Starting point is 00:15:47 A lot of strong men, a lot of backsliding on the democracy side, the Bertelsmann index, which tracks democracies around the world reported that for the first time since 2004 last year, there were more autocracies and democracies, 70 to 67 to be precise. So you're seeing a backsliding on that front as well. So it's turbulent times, tragically. Tragically. Before I ask for the three takeaways you'd like to leave the audience with today, is there anything else you'd like to mention, Gillian, that you haven't already touched upon? I guess the obvious one is that everyone
Starting point is 00:16:24 right now is stressing about artificial intelligence and what it will do to people. To my mind, that's a really important question to ask. But the other question is, what has digitization already done to us in terms of connecting us globally, speeding up processes, giving people the ability to customize their identity and their consumer choices and change a lot of our social fabric. And to my mind, that's one of the most fascinating things that anybody involved in this should be thinking about. What do you think the impact is so far?

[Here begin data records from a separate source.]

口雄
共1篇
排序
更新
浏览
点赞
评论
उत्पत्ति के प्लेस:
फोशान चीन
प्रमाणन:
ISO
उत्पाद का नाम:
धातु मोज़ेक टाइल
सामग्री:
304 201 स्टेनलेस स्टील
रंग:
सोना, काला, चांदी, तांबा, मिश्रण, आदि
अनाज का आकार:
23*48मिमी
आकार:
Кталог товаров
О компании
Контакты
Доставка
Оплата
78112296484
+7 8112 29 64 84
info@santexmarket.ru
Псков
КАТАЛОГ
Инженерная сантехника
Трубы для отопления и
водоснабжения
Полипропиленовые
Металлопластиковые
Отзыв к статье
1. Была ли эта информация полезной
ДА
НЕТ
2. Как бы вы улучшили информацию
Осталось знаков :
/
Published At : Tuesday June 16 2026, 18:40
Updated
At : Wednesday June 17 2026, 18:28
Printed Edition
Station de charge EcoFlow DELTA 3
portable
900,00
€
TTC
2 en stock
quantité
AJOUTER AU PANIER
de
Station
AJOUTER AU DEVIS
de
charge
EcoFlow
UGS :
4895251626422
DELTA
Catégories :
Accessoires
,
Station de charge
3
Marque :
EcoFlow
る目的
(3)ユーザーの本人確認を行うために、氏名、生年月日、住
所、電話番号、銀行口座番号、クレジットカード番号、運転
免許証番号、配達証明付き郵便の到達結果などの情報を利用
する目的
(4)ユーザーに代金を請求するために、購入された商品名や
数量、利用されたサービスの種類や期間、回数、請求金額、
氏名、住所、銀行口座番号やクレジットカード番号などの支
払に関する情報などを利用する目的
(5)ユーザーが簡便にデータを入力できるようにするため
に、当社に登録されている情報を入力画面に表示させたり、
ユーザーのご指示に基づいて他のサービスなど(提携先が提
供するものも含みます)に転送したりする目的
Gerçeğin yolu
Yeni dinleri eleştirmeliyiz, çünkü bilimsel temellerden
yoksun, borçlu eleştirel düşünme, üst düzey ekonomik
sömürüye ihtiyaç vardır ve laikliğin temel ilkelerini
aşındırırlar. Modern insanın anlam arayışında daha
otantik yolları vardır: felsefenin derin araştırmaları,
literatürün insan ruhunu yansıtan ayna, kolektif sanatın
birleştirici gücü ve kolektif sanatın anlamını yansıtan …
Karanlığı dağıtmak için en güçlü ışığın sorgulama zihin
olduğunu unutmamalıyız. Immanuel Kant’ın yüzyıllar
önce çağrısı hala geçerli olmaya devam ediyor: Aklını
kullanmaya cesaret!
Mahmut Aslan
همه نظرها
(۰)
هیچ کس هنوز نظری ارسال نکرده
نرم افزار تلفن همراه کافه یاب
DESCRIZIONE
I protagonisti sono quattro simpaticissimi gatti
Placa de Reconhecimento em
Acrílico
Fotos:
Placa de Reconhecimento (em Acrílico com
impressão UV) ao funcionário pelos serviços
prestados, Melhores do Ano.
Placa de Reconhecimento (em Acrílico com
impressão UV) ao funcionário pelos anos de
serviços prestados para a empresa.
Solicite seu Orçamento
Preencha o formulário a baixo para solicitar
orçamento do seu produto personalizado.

Starting point is 00:16:57 It basically has pushed down prices to a large degree. It has fostered contagion, but it's also fostered more cyber tribalism because cyber platforms actually increase social tribalism and groupthink rather than actually fight against it often. What are the three takeaways you'd like to leave the audience with today? The three big takeaways are that one, the world faces what people were calling poly-crises, which is crises on many fronts today, both environmental and geopolitical and technological, and is likely to face more financial shocks over the next year. My second big takeaway is that people today think that's shocking and
Starting point is 00:17:46 weird compared to the last few decades. But actually, if you look back over the sweep of human history, the last few decades have been the oddity and the odd one out, not the current moment of tremendous volatility and fear. Most of human history has been deeply volatile and deeply fearful. So in some ways, we're seeing a reversion to the norm right now. Third big takeaway is that if you are an investor or a company executive, or just a small time retail investor, it's important to realize that the most important things that matter right now are the things that are not really on the balance sheet of companies. So companies that create profit and loss statements with great tunnel
Starting point is 00:18:28 vision, that is part of the Milton Friedman ethos of just caring about shareholders. But it doesn't work today because things that were not on the balance sheet two decades ago, like environmental risk, like geopolitical tensions, like social risk, like gender relations, like rapid technological change. Those are the most important things that investors need to think about. And if I'm allowed three and a half big takeaways, when they look at those issues beyond the balance sheet and remember that actually what we're living through now is normal, not weird, compared to most of human history, you then also learn that there's still a huge amount of opportunity in the current world,
Starting point is 00:19:11 even if it's scary. Jillian, thank you. This has been terrific. And congratulations on being named Provost of King's College. Thank you very much indeed. And it was a delight to be on your program.